(Work item): Below this sentence is a listing; return exactly its lines from the one with "- tabIndex：表示当前字段的切换（tab）序号。" to the one with "- blur:当前字段失去焦点时触发", both kept, and nothing more.

(Provided data):

*-*-*

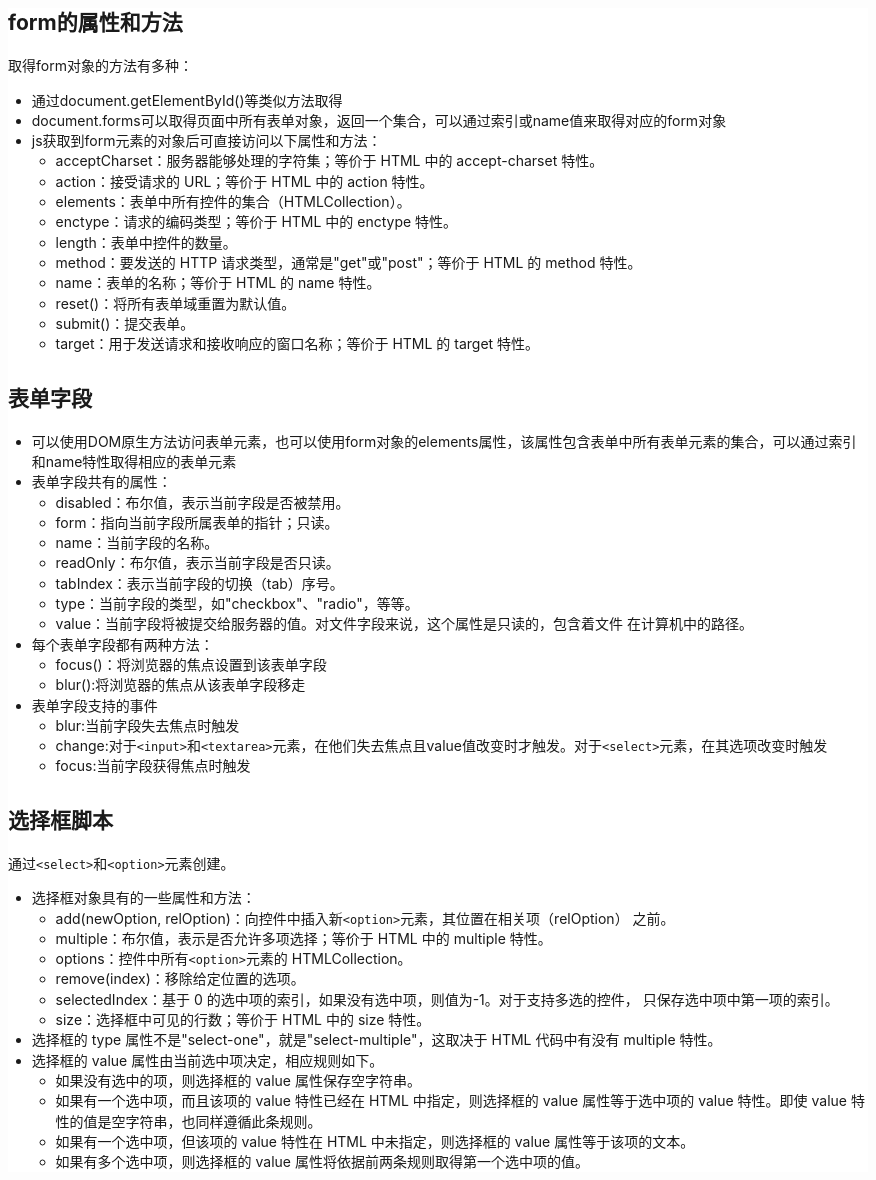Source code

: ## form的属性和方法

取得form对象的方法有多种：
- 通过document.getElementById()等类似方法取得
- document.forms可以取得页面中所有表单对象，返回一个集合，可以通过索引或name值来取得对应的form对象
- js获取到form元素的对象后可直接访问以下属性和方法：
  - acceptCharset：服务器能够处理的字符集；等价于 HTML 中的 accept-charset 特性。
  - action：接受请求的 URL；等价于 HTML 中的 action 特性。
  - elements：表单中所有控件的集合（HTMLCollection）。
  - enctype：请求的编码类型；等价于 HTML 中的 enctype 特性。
  - length：表单中控件的数量。
  - method：要发送的 HTTP 请求类型，通常是"get"或"post"；等价于 HTML 的 method 特性。
  - name：表单的名称；等价于 HTML 的 name 特性。
  - reset()：将所有表单域重置为默认值。
  - submit()：提交表单。
  - target：用于发送请求和接收响应的窗口名称；等价于 HTML 的 target 特性。

## 表单字段

- 可以使用DOM原生方法访问表单元素，也可以使用form对象的elements属性，该属性包含表单中所有表单元素的集合，可以通过索引和name特性取得相应的表单元素
- 表单字段共有的属性：
  - disabled：布尔值，表示当前字段是否被禁用。
  - form：指向当前字段所属表单的指针；只读。
  - name：当前字段的名称。
  - readOnly：布尔值，表示当前字段是否只读。
  - tabIndex：表示当前字段的切换（tab）序号。
  - type：当前字段的类型，如"checkbox"、"radio"，等等。
  - value：当前字段将被提交给服务器的值。对文件字段来说，这个属性是只读的，包含着文件
在计算机中的路径。
- 每个表单字段都有两种方法：
  - focus()：将浏览器的焦点设置到该表单字段
  - blur():将浏览器的焦点从该表单字段移走
- 表单字段支持的事件
  - blur:当前字段失去焦点时触发
  - change:对于`<input>`和`<textarea>`元素，在他们失去焦点且value值改变时才触发。对于`<select>`元素，在其选项改变时触发
  - focus:当前字段获得焦点时触发

## 选择框脚本

通过`<select>`和`<option>`元素创建。

- 选择框对象具有的一些属性和方法：
  - add(newOption, relOption)：向控件中插入新`<option>`元素，其位置在相关项（relOption）
  之前。
  - multiple：布尔值，表示是否允许多项选择；等价于 HTML 中的 multiple 特性。
  - options：控件中所有`<option>`元素的 HTMLCollection。
  - remove(index)：移除给定位置的选项。
  - selectedIndex：基于 0 的选中项的索引，如果没有选中项，则值为-1。对于支持多选的控件，
  只保存选中项中第一项的索引。
  - size：选择框中可见的行数；等价于 HTML 中的 size 特性。
- 选择框的 type 属性不是"select-one"，就是"select-multiple"，这取决于 HTML 代码中有没有 multiple 特性。
- 选择框的 value 属性由当前选中项决定，相应规则如下。
  - 如果没有选中的项，则选择框的 value 属性保存空字符串。
  - 如果有一个选中项，而且该项的 value 特性已经在 HTML 中指定，则选择框的 value 属性等于选中项的 value 特性。即使 value 特性的值是空字符串，也同样遵循此条规则。
  - 如果有一个选中项，但该项的 value 特性在 HTML 中未指定，则选择框的 value 属性等于该项的文本。
  - 如果有多个选中项，则选择框的 value 属性将依据前两条规则取得第一个选中项的值。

*-*-*

(Written answer):
  - tabIndex：表示当前字段的切换（tab）序号。
  - type：当前字段的类型，如"checkbox"、"radio"，等等。
  - value：当前字段将被提交给服务器的值。对文件字段来说，这个属性是只读的，包含着文件
在计算机中的路径。
- 每个表单字段都有两种方法：
  - focus()：将浏览器的焦点设置到该表单字段
  - blur():将浏览器的焦点从该表单字段移走
- 表单字段支持的事件
  - blur:当前字段失去焦点时触发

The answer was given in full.